[TEXTE FOURNI]
● ● ● ● ●

Discours sur la vertu. Séance publique annuelle

Le 1 décembre 1988

André FROSSARD

 

À ce jour, messieurs, et si j’ai bien compté, il a été prononcé cent soixante-six discours sur la vertu dans cette Académie, et j’oserai dire, en entamant le cent soixante-septième, que le sujet n’est pas épuisé. Il est raisonnable de penser qu’il ne le sera pas non plus lorsque j’aurai terminé.

 

Ces cent soixante-six discours font cent soixante-six manières différentes de regarder le monde, l’être humain, sa vie, sa morale et sa destinée, ce qui nous conduit tout droit à la question de Gauguin : « Qui sommes-nous ? D’où venons-nous ? Où allons-nous ? »

● ● ● ● ●

[CONSIGNE] Dans le texte fourni, énumérez tout ce que les cent soixante-six discours offrent autant de manières différentes de regarder.

● ● ● ● ●

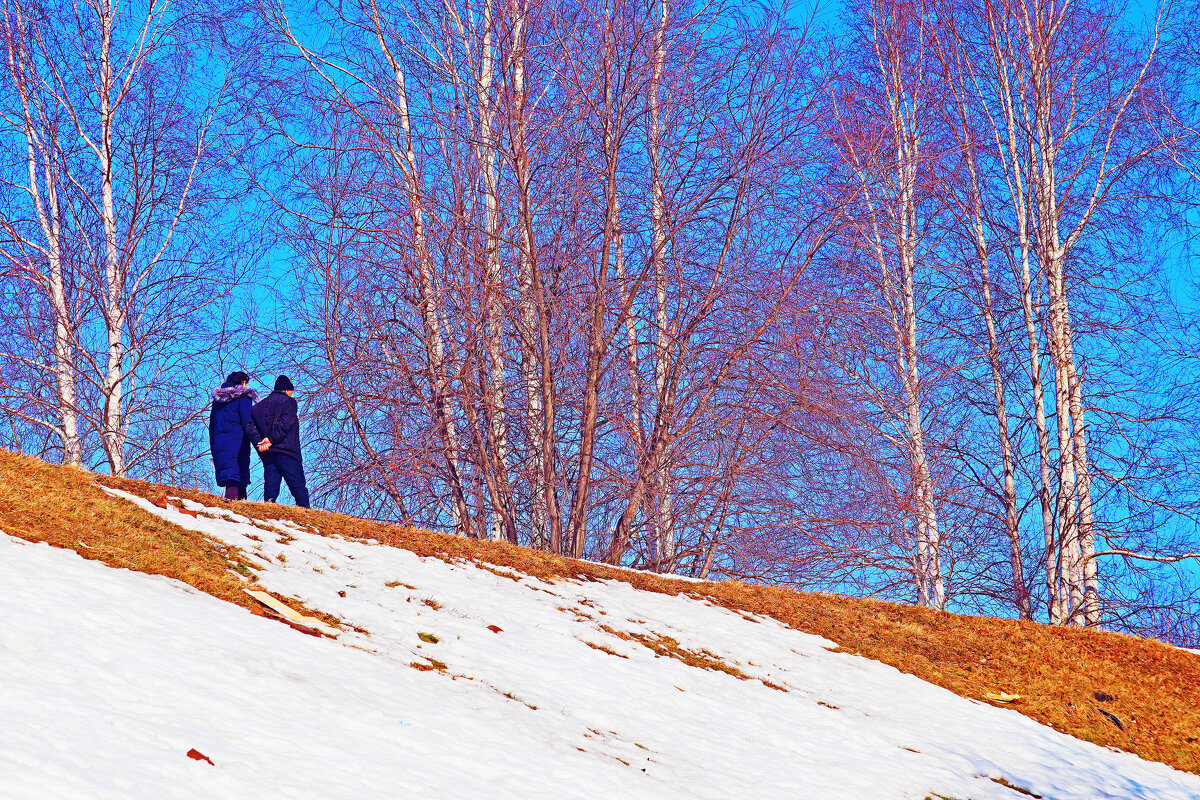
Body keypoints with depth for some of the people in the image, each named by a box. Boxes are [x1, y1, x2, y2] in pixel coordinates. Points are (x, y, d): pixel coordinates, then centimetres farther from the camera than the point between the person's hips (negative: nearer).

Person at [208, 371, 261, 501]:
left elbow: (211, 426, 21)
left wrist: (214, 450, 25)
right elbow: (248, 423, -11)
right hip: (237, 443, -6)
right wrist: (258, 441, -17)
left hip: (218, 444, 6)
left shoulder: (217, 400, 19)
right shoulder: (243, 398, -1)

● ● ● ● ●

[RÉPONSE]
- le monde
- l’être humain
- sa vie
- sa morale
- sa destinée